Imprima as linhas a seguir sem nenhuma alteração, abrangendo todos os itens.
┏━━
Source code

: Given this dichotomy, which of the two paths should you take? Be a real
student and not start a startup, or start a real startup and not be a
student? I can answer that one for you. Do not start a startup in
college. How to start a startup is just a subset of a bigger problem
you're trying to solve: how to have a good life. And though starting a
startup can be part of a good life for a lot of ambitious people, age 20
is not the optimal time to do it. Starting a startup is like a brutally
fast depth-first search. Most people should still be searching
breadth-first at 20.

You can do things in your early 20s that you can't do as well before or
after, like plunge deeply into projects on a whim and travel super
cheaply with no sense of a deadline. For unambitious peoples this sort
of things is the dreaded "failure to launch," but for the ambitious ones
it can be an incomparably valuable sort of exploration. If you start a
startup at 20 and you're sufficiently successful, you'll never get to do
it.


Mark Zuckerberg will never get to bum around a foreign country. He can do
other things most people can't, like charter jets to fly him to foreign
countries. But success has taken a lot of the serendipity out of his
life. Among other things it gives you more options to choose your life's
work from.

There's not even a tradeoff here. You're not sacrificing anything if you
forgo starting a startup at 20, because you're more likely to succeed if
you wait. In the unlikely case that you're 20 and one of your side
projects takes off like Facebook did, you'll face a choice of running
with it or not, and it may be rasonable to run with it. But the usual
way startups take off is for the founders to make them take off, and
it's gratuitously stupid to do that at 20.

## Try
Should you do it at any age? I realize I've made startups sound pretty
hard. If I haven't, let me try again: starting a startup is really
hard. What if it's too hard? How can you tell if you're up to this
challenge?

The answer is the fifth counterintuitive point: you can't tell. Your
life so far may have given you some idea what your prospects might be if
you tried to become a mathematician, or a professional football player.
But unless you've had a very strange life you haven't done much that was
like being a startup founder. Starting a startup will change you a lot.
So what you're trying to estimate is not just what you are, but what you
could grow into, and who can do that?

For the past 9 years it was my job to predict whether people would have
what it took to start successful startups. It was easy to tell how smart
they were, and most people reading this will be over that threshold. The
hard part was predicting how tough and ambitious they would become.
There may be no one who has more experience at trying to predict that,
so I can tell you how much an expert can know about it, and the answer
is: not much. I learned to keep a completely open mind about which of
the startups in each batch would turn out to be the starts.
┗━━
**RESPOSTA DA TAREFA:**
Source code

: Given this dichotomy, which of the two paths should you take? Be a real
student and not start a startup, or start a real startup and not be a
student? I can answer that one for you. Do not start a startup in
college. How to start a startup is just a subset of a bigger problem
you're trying to solve: how to have a good life. And though starting a
startup can be part of a good life for a lot of ambitious people, age 20
is not the optimal time to do it. Starting a startup is like a brutally
fast depth-first search. Most people should still be searching
breadth-first at 20.

You can do things in your early 20s that you can't do as well before or
after, like plunge deeply into projects on a whim and travel super
cheaply with no sense of a deadline. For unambitious peoples this sort
of things is the dreaded "failure to launch," but for the ambitious ones
it can be an incomparably valuable sort of exploration. If you start a
startup at 20 and you're sufficiently successful, you'll never get to do
it.


Mark Zuckerberg will never get to bum around a foreign country. He can do
other things most people can't, like charter jets to fly him to foreign
countries. But success has taken a lot of the serendipity out of his
life. Among other things it gives you more options to choose your life's
work from.

There's not even a tradeoff here. You're not sacrificing anything if you
forgo starting a startup at 20, because you're more likely to succeed if
you wait. In the unlikely case that you're 20 and one of your side
projects takes off like Facebook did, you'll face a choice of running
with it or not, and it may be rasonable to run with it. But the usual
way startups take off is for the founders to make them take off, and
it's gratuitously stupid to do that at 20.

## Try
Should you do it at any age? I realize I've made startups sound pretty
hard. If I haven't, let me try again: starting a startup is really
hard. What if it's too hard? How can you tell if you're up to this
challenge?

The answer is the fifth counterintuitive point: you can't tell. Your
life so far may have given you some idea what your prospects might be if
you tried to become a mathematician, or a professional football player.
But unless you've had a very strange life you haven't done much that was
like being a startup founder. Starting a startup will change you a lot.
So what you're trying to estimate is not just what you are, but what you
could grow into, and who can do that?

For the past 9 years it was my job to predict whether people would have
what it took to start successful startups. It was easy to tell how smart
they were, and most people reading this will be over that threshold. The
hard part was predicting how tough and ambitious they would become.
There may be no one who has more experience at trying to predict that,
so I can tell you how much an expert can know about it, and the answer
is: not much. I learned to keep a completely open mind about which of
the startups in each batch would turn out to be the starts.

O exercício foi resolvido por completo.